- Your goal -
Beginning with the line that contains "Klarer Himmel" in the material below, print each line exactly until the line that contains "veröffentlicht am Juni 25, 2025" has been printed, then stop.
= Beginning of Section =
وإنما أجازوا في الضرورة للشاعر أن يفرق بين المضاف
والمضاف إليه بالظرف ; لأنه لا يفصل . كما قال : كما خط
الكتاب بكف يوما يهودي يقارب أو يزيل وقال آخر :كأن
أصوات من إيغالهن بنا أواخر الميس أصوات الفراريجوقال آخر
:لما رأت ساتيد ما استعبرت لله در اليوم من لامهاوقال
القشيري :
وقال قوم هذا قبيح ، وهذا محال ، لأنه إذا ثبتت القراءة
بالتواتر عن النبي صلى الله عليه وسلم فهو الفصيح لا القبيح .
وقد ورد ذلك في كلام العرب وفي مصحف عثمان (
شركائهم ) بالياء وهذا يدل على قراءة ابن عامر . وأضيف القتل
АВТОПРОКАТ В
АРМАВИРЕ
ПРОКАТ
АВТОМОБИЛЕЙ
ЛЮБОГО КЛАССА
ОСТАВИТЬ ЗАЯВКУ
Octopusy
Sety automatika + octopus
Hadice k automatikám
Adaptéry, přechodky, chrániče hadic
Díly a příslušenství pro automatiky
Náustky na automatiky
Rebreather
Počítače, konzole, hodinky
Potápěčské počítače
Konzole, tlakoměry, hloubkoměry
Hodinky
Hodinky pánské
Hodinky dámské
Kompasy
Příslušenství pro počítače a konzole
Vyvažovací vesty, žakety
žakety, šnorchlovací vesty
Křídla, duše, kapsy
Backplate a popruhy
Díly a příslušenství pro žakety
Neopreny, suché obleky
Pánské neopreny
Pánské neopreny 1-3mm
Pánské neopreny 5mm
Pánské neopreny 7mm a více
= End of Section =
= Beginning of Section =
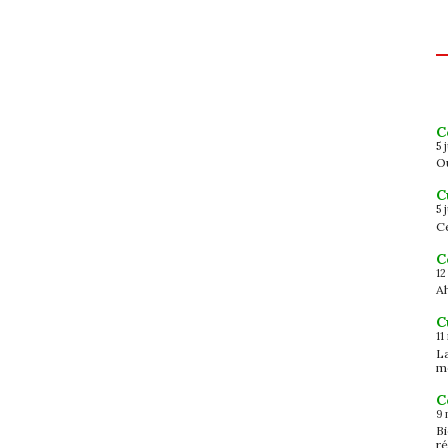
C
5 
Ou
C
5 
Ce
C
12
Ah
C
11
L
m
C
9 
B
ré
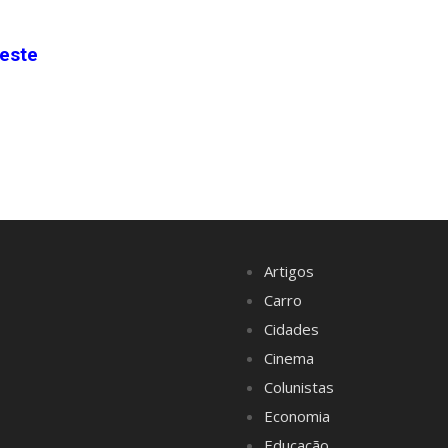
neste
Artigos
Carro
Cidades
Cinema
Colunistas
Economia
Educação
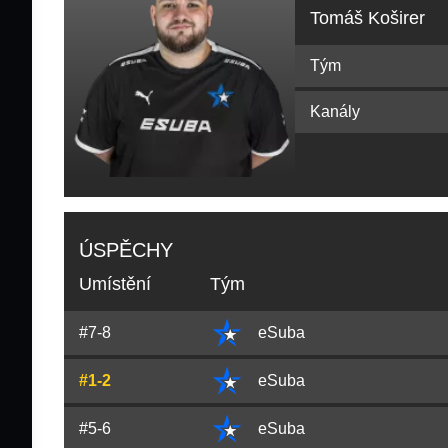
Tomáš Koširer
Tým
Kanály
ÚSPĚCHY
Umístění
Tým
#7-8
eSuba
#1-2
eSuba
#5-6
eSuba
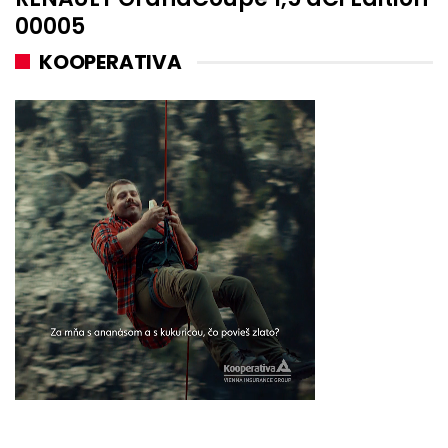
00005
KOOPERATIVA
= End of Section =
= Beginning of Section =
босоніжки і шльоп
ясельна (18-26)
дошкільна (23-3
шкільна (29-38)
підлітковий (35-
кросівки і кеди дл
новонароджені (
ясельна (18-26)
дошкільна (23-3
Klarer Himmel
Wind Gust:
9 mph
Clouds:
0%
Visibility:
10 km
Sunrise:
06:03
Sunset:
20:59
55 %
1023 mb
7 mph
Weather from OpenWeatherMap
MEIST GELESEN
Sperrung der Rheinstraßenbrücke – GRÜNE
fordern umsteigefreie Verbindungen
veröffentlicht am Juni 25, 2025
= End of Section =
- Response below -
Klarer Himmel
Wind Gust:
9 mph
Clouds:
0%
Visibility:
10 km
Sunrise:
06:03
Sunset:
20:59
55 %
1023 mb
7 mph
Weather from OpenWeatherMap
MEIST GELESEN
Sperrung der Rheinstraßenbrücke – GRÜNE
fordern umsteigefreie Verbindungen
veröffentlicht am Juni 25, 2025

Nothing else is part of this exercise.